A 54ans, Sapho est une chanteuse éprouvée, mais une toute nouvelle poétesse. Palabres sur la force de l’écriture, le thé et l’excès, avant son passage le 25 septembre à L’Echandole, à l’occasion des 25 ans du théâtre.

Une dizaine d’albums et trois romans à son actif, la fougueuse Sapho a signé cette année son premier recueil de poèmes, le très intense Livre des 14 semaines (Editions de la Différence). La lecture qu’elle en donnera à l’occasion des 25 ans du Théâtre de L’Echandole (lire notre supplément du 11septembre), accompagnée du guitariste flamenco Vicente Almáraz, était une raison de plus de rencontrer la poétesse de Marrakech.


- Comment est né votre recueil de poèmes?

- J’ai commencé à faire des textes, un été, à Temara, et je me suis dit qu’il fallait une architecture à ces textes. Pour moi, dans l’acte d’écrire de la poésie il y a à la fois l’idée de la chose jetée, inventée, qui se risque, qui va jusqu’au vertige, et quelque chose d’architectural, une contrainte de construction. Je me suis donc demandé quelle était ma contrainte. Je me suis dit que je voulais réintroduire du temps, parce que je trouvais que le temps était absent, qu’on avait aboli le temps dans la poésie contemporaine. J’ai exprès mis des jours parce que ça matérialise le temps d’une manière qu’on ne peut pas nier.

- Que peut ramener la poésie qui aurait été perdu, ou recouvert?

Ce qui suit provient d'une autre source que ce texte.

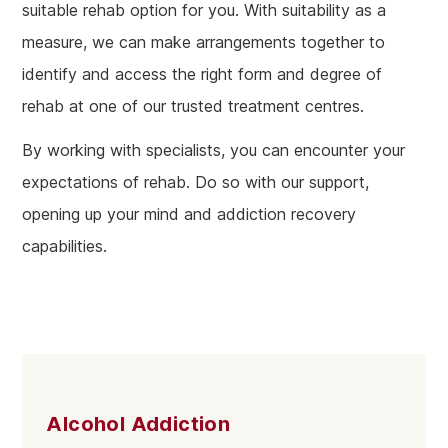
suitable rehab option for you. With suitability as a
measure, we can make arrangements together to
identify and access the right form and degree of
rehab at one of our trusted treatment centres.
By working with specialists, you can encounter your
expectations of rehab. Do so with our support,
opening up your mind and addiction recovery
capabilities.
Alcohol Addiction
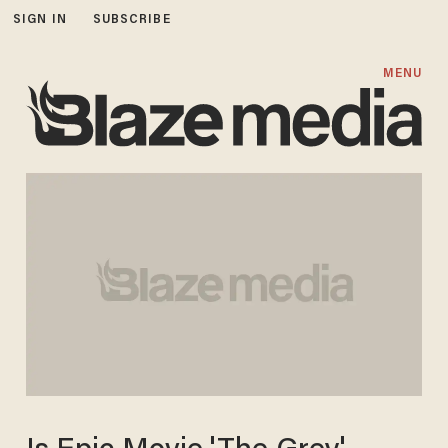
SIGN IN
SUBSCRIBE
MENU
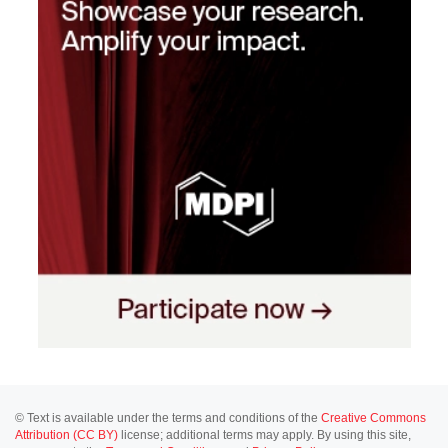
© Text is available under the terms and conditions of the
Creative Commons
Attribution (CC BY)
license; additional terms may apply. By using this site,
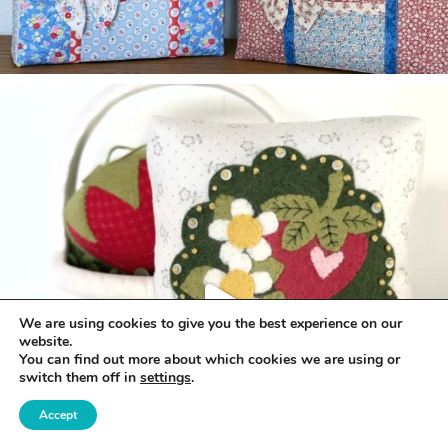
We are using cookies to give you the best experience on our
website.
You can find out more about which cookies we are using or
switch them off in
settings
.
Accept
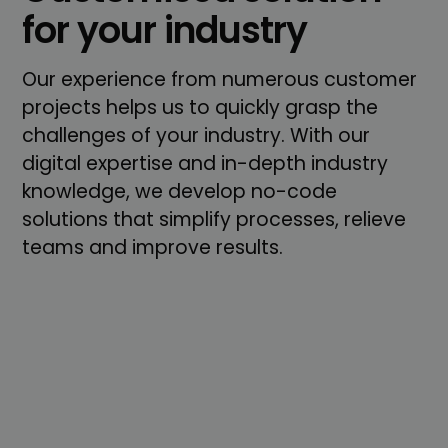
for your industry
Our experience from numerous customer
projects helps us to quickly grasp the
challenges of your industry. With our
digital expertise and in-depth industry
knowledge, we develop no-code
solutions that simplify processes, relieve
teams and improve results.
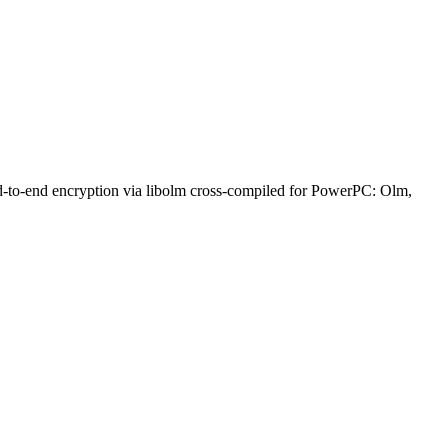
nd-to-end encryption via libolm cross-compiled for PowerPC: Olm,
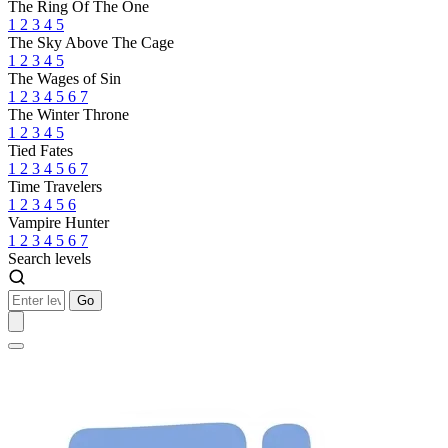
The Ring Of The One
1
2
3
4
5
The Sky Above The Cage
1
2
3
4
5
The Wages of Sin
1
2
3
4
5
6
7
The Winter Throne
1
2
3
4
5
Tied Fates
1
2
3
4
5
6
7
Time Travelers
1
2
3
4
5
6
Vampire Hunter
1
2
3
4
5
6
7
Search levels
Go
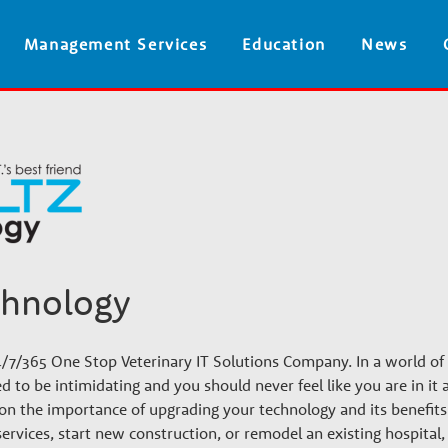
Skip
Management Services
Education
News
to
main
content
chnology
4/7/365 One Stop Veterinary IT Solutions Company. In a world of
d to be intimidating and you should never feel like you are in it
s on the importance of upgrading your technology and its benefit
services, start new construction, or remodel an existing hospital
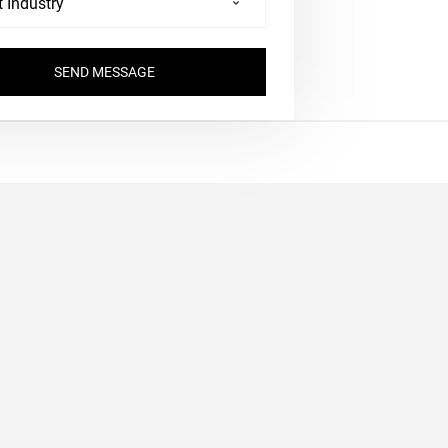
SEND MESSAGE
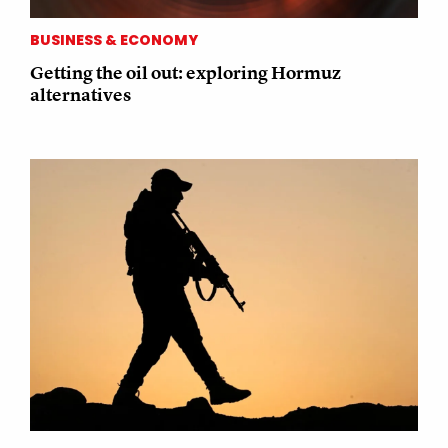
BUSINESS & ECONOMY
Getting the oil out: exploring Hormuz
alternatives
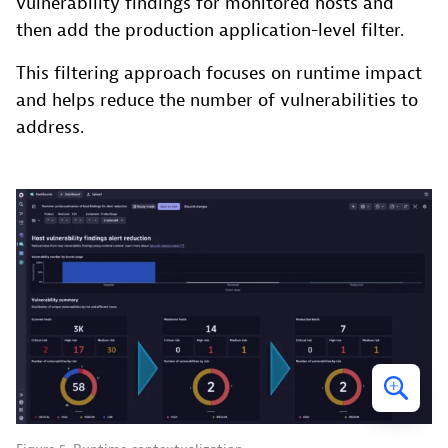
vulnerability findings for monitored hosts and
then add the production application-level filter.
This filtering approach focuses on runtime impact
and helps reduce the number of vulnerabilities to
address.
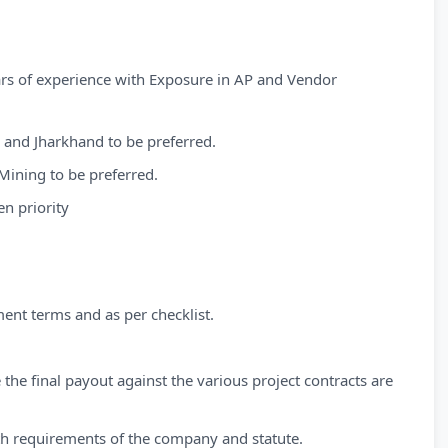
ears of experience with Exposure in AP and Vendor
 and Jharkhand to be preferred.
ining to be preferred.
n priority
ment terms and as per checklist.
 the final payout against the various project contracts are
ith requirements of the company and statute.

- Elle ressuscite le sujet! D’abord sa singularité, par rapport à ce que serait la langue empruntée, la langue de bois. La poésie c’est l’aventure de l’écriture, c’est la délinquance de l’écriture. Le poète est quelqu’un qui s’attaque à la langue et qui essaie de la faire sienne, qui essaie de trouver sa porosité. Et malgré tout, même s’il s’attaque à la langue, il faut qu’elle parle! Il la fait parler autrement et il la réveille.

- Dans votre recueil, vous dites que vous ne savez pas haïr avec persévérance. Aimer, oui?

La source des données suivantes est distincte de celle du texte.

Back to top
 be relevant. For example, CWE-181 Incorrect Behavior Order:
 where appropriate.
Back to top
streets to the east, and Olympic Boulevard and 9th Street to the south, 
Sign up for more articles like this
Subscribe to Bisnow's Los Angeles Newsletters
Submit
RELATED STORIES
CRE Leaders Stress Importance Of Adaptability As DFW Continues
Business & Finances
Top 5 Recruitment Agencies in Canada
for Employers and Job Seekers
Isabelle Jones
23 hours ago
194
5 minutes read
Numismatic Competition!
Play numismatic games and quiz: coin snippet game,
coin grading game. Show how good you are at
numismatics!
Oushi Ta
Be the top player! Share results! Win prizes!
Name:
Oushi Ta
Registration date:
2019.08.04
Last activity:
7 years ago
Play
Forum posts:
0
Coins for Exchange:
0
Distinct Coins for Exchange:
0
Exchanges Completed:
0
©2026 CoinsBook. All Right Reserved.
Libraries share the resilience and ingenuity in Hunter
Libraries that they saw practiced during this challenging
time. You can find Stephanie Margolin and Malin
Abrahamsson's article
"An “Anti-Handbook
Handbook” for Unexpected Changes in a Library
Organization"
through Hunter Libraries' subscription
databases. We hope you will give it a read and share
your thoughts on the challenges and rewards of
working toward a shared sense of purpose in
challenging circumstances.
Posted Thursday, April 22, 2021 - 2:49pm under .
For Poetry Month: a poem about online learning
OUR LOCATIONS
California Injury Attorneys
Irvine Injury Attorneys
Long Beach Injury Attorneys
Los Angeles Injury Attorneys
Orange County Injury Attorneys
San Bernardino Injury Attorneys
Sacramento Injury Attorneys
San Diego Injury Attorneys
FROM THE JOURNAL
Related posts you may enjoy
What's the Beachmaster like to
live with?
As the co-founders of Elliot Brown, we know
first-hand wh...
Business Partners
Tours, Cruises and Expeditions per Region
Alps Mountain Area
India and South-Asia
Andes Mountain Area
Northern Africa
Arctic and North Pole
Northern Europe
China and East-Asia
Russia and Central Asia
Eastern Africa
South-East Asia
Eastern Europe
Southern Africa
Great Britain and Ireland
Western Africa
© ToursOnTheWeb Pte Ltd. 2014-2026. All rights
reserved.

- Malheureusement! L’amour est une seconde nature pour moi, un souci, une activité que je trouve extrêmement fatigante. Mais en même temps je comprends la chance de pouvoir aimer ou de se savoir aimé(e). Quelquefois, c’est très douloureux, parce que vous rencontrez quelqu’un qui est trop loin, ou qui n’est pas pour vous. Vous rencontrez aussi cette posture froide, qui s’érige en système, et qui produit ce que nous connaissons… enfin je veux dire l’abus de pouvoir, et toutes ces choses qui sont terribles, haïssables, dangereuses et meurtrières. C’est peut-être pour ça qu’une parole singulière, qui parle à la première personne, celle du poète, est une parole de résistance. Parce que c’est une parole qui est tissée à sa façon et qui résiste à la parole totalitaire.

- Le contraste entre le monde du showbiz et les traditions dont vous avez hérité est-il parfois déchirant?

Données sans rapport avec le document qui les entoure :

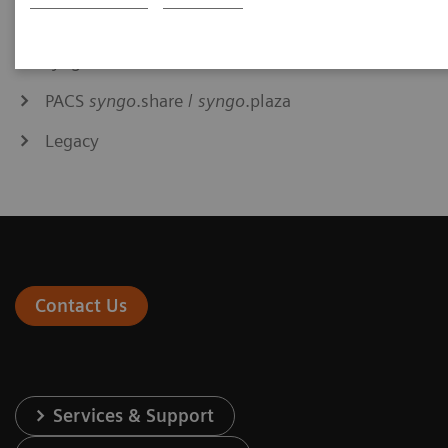
Syngo Carbon
syngo
.via
PACS
syngo
.share /
syngo
.plaza
Legacy
Contact Us
Services & Support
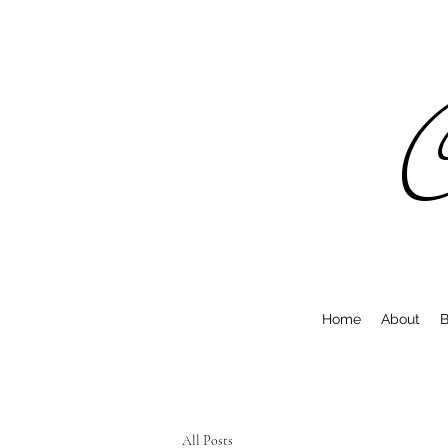
C
Home
About
B
All Posts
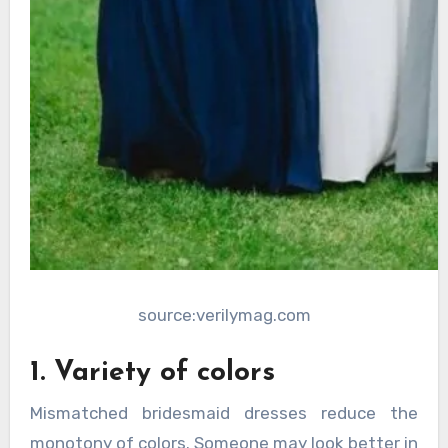
source:verilymag.com
1. Variety of colors
Mismatched bridesmaid dresses reduce the
monotony of colors. Someone may look better in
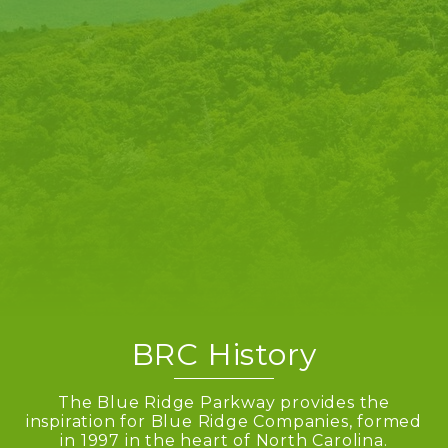
BRC History
The Blue Ridge Parkway provides the
inspiration for Blue Ridge Companies, formed
in 1997 in the heart of North Carolina.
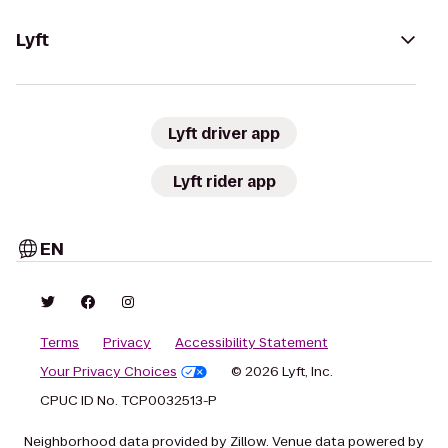
Lyft
Lyft driver app
Lyft rider app
EN
Terms
Privacy
Accessibility Statement
Your Privacy Choices
© 2026 Lyft, Inc.
CPUC ID No. TCP0032513-P
Neighborhood data provided by Zillow. Venue data powered by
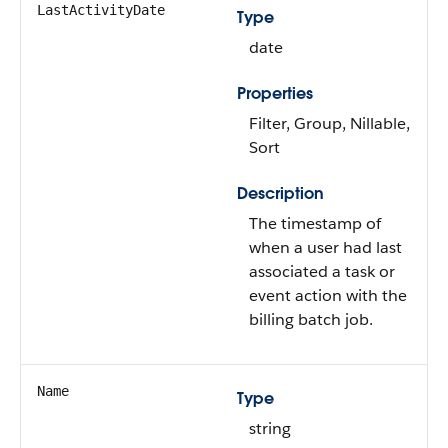
LastActivityDate
Type
date
Properties
Filter, Group, Nillable,
Sort
Description
The timestamp of
when a user had last
associated a task or
event action with the
billing batch job.
Name
Type
string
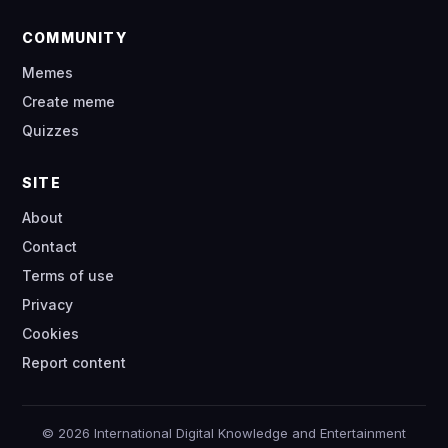
COMMUNITY
Memes
Create meme
Quizzes
SITE
About
Contact
Terms of use
Privacy
Cookies
Report content
© 2026 International Digital Knowledge and Entertainment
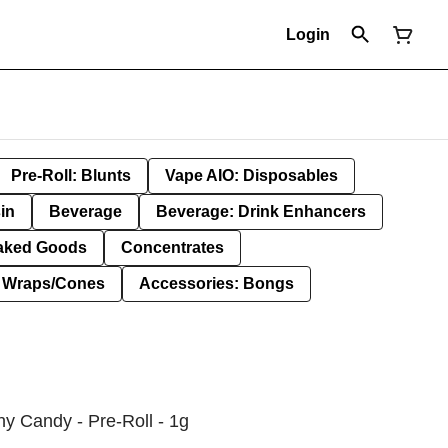
Login
Pre-Roll: Blunts
Vape AIO: Disposables
in
Beverage
Beverage: Drink Enhancers
aked Goods
Concentrates
: Wraps/Cones
Accessories: Bongs
y Candy - Pre-Roll - 1g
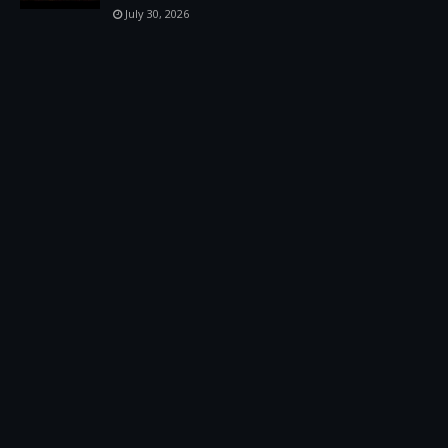
July 30, 2026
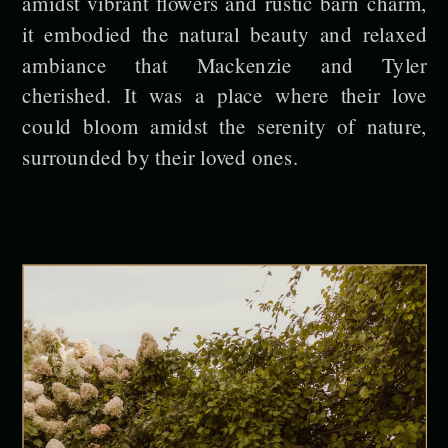
amidst vibrant flowers and rustic barn charm,
it embodied the natural beauty and relaxed
ambiance that Mackenzie and Tyler
cherished. It was a place where their love
could bloom amidst the serenity of nature,
surrounded by their loved ones.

- Mais depuis le début, ma vie est déchirante (elle s’esclaffe)! J’ai toujours été dans un état d’exil. J’ai toujours changé de langue, j’aime beaucoup cette traversée, j’aime beaucoup traduire parce que je crois que c’est une activité qui m’est impartie.

- De quelle manière?

- J’ai passé mon temps à faire une passerelle entre des mondes qui ne s’entendaient pas toujours. Parce que j’ai en moi le souvenir très vif de juifs, de musulmans et de chrétiens qui pouvaient tout à fait vivre ensemble, manger ensemble, dormir ensemble.

- Cette cohabitation vous semble-t-elle compromise?

- On vit un moment de crise, mais ça ne veut rien dire. Le pire est à craindre, mais le meilleur aussi. C’est un moment affreux, d’enlisement. Il n’y a pas de guerre qui aurait explosé, ça bouchonne un peu partout, avec une idéologie dominante mondiale qui est la chose américaine, le royaume de l’économie. A son manager, qui fait son entrée: Dans un quart d’heure on part, alors arrête de tourner comme un corbeau, tu me donnes le tournis!

- D’où vient votre fascination pour le thé?

- C’est un héritage du Maroc, où on en boit beaucoup. Ma grand-mère était une grande buveuse de thé. Je suis quelqu’un de très excessif et je sais que si je bois une goutte d’alcool, je boirai un tonneau. Mon corps étant un instrument utile, j’ai une hygiène de vie insensée. Je suis un ascète, parce que j’ai peur de mes excès! Je ne touche à rien, d’ailleurs je n’ai pas besoin de ça. Les gens se demandent toujours si j’ai bu quelque chose, mais c’est une adrénaline absolument naturelle.